Research

GLM-4.7-Flash on DGX Spark with native upstream vLLM

Field report on getting GLM-4.7-Flash running natively on DGX Spark with upstream vLLM, including dead ends, compatibility traps, and the final known-good stack.

complete AI systems Started Updated

Question

What stack reliably serves GLM-4.7-Flash on DGX Spark using upstream vLLM instead of helper repositories or vendor-specific wrappers?

Context

The goal was not simply to serve a model.

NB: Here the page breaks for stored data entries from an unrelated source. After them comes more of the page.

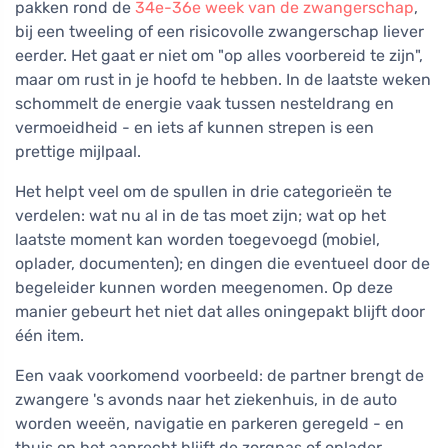
pakken rond de
34e-36e week van de zwangerschap
,
bij een tweeling of een risicovolle zwangerschap liever
eerder. Het gaat er niet om "op alles voorbereid te zijn",
maar om rust in je hoofd te hebben. In de laatste weken
schommelt de energie vaak tussen nesteldrang en
vermoeidheid - en iets af kunnen strepen is een
prettige mijlpaal.
Het helpt veel om de spullen in drie categorieën te
verdelen: wat nu al in de tas moet zijn; wat op het
laatste moment kan worden toegevoegd (mobiel,
oplader, documenten); en dingen die eventueel door de
begeleider kunnen worden meegenomen. Op deze
manier gebeurt het niet dat alles oningepakt blijft door
één item.
Een vaak voorkomend voorbeeld: de partner brengt de
zwangere 's avonds naar het ziekenhuis, in de auto
worden weeën, navigatie en parkeren geregeld - en
thuis op het aanrecht blijft de zorgpas of oplader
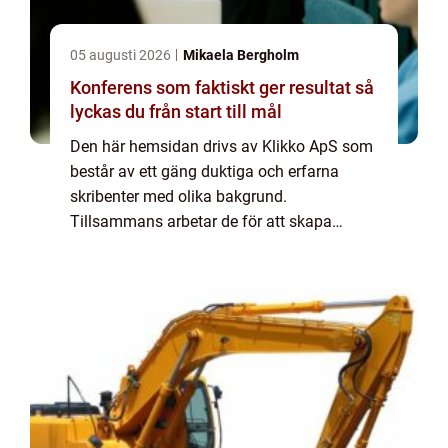
05 augusti 2026
Mikaela Bergholm
Konferens som faktiskt ger resultat så
lyckas du från start till mål
Den här hemsidan drivs av Klikko ApS som
består av ett gäng duktiga och erfarna
skribenter med olika bakgrund.
Tillsammans arbetar de för att skapa
aktuellt innehåll till den här sidan. Vi vet hur
utmanande det är att läsa och genomgå en
massa olika ...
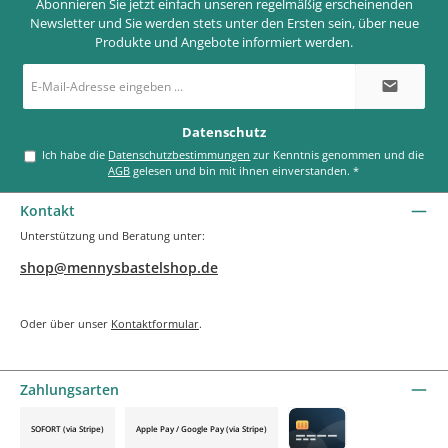
Abonnieren Sie jetzt einfach unseren regelmäßig erscheinenden
Newsletter und Sie werden stets unter den Ersten sein, über neue
Produkte und Angebote informiert werden.
E-
Mail-
Adresse
*
Datenschutz
Ich habe die
Datenschutzbestimmungen
zur Kenntnis genommen und die
AGB
gelesen und bin mit ihnen einverstanden.
*
Kontakt
Unterstützung und Beratung unter:
shop@mennysbastelshop.de
Oder über unser
Kontaktformular
.
Zahlungsarten
SOFORT (via Stripe)
Apple Pay / Google Pay (via Stripe)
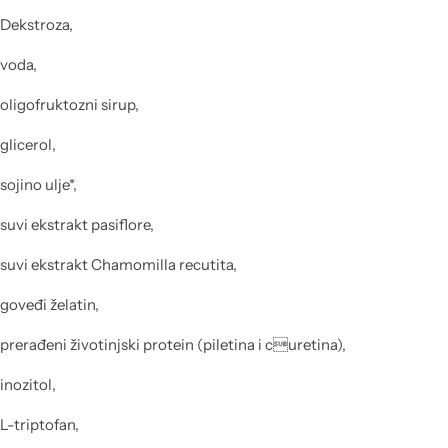
Dekstroza,
voda,
oligofruktozni sirup,
glicerol,
sojino ulje*,
suvi ekstrakt pasiflore,
suvi ekstrakt Chamomilla recutita,
goveđi želatin,
prerađeni životinjski protein (piletina i curetina),
inozitol,
L-triptofan,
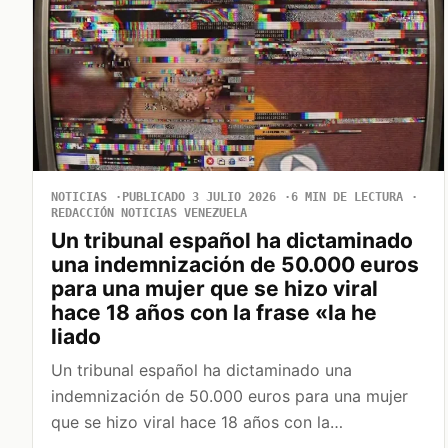
NOTICIAS
PUBLICADO 3 JULIO 2026
6 MIN DE LECTURA
REDACCIÓN NOTICIAS VENEZUELA
Un tribunal español ha dictaminado
una indemnización de 50.000 euros
para una mujer que se hizo viral
hace 18 años con la frase «la he
liado
Un tribunal español ha dictaminado una
indemnización de 50.000 euros para una mujer
que se hizo viral hace 18 años con la…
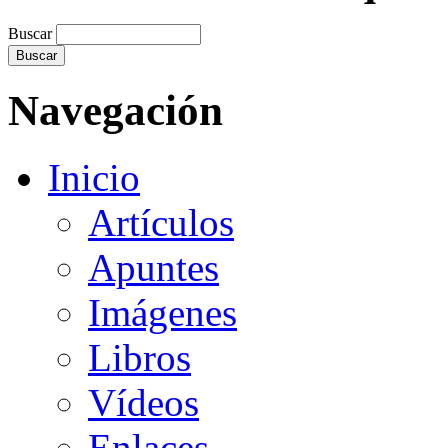
Buscar
Navegación
Inicio
Artículos
Apuntes
Imágenes
Libros
Vídeos
Enlaces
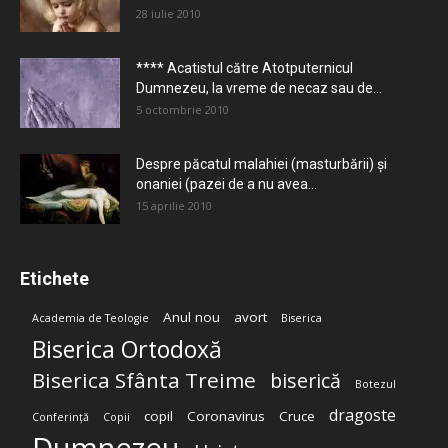
28 iulie 2010
**** Acatistul către Atotputernicul
Dumnezeu, la vreme de necaz sau de...
5 octombrie 2010
Despre păcatul malahiei (masturbării) şi
onaniei (pazei de a nu avea...
15 aprilie 2010
Etichete
Anul nou
avort
Academia de Teologie
Biserica
Biserica Ortodoxă
Biserica Sfânta Treime
biserică
Botezul
dragoste
copil
Coronavirus
Cruce
Conferință
Copii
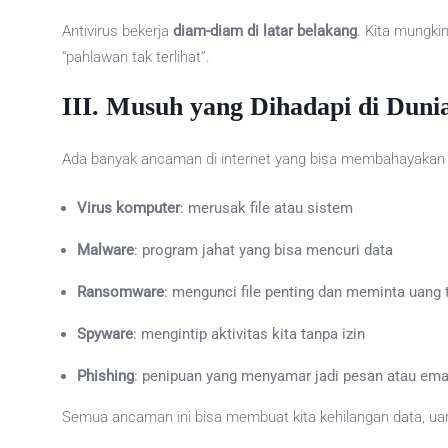
Antivirus bekerja
diam-diam di latar belakang
. Kita mungki
“pahlawan tak terlihat”.
III.
Musuh yang Dihadapi di Duni
Ada banyak ancaman di internet yang bisa membahayakan ki
Virus komputer
: merusak file atau sistem
Malware
: program jahat yang bisa mencuri data
Ransomware
: mengunci file penting dan meminta uang
Spyware
: mengintip aktivitas kita tanpa izin
Phishing
: penipuan yang menyamar jadi pesan atau emai
Semua ancaman ini bisa membuat kita kehilangan data, uan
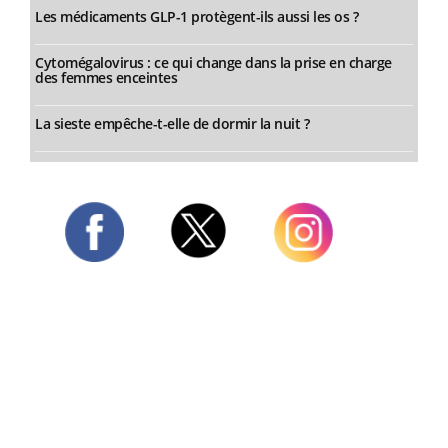
Les médicaments GLP-1 protègent-ils aussi les os ?
Cytomégalovirus : ce qui change dans la prise en charge
des femmes enceintes
La sieste empêche-t-elle de dormir la nuit ?
Twitter
Facebook
Instagram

The goal was to determine which combination of Python version, CUDA wheel, transformers source, and runtime invocation actually survives real setup conditions on DGX Spark.

Experiment

Multiple installation paths were tested, including helper-repo shortcuts, FlashInfer variants, upstream nightly wheels, and different runtime entrypoints. Each failure was treated as evidence about version coupling and deployment hygiene.

Findings

The stable path used Python 3.12, upstream vLLM nightly for CUDA 13.0, and Transformers from source. Running from outside an uninstalled repo clone also mattered because local source shadowing created misleading failures.

Related Notes

Record

Known-good outcome:

  • Fresh Python 3.12 virtual environment.
  • Upstream vllm nightly for cu130.
  • Transformers installed from GitHub source.
  • vllm launched outside the cloned repo directory unless the repo has been installed properly.
  • --reasoning-parser glm45 for cleaner reasoning separation.

Most failed attempts were not random. They exposed packaging assumptions, repo shadowing, or version boundaries that were easy to miss until exercised directly.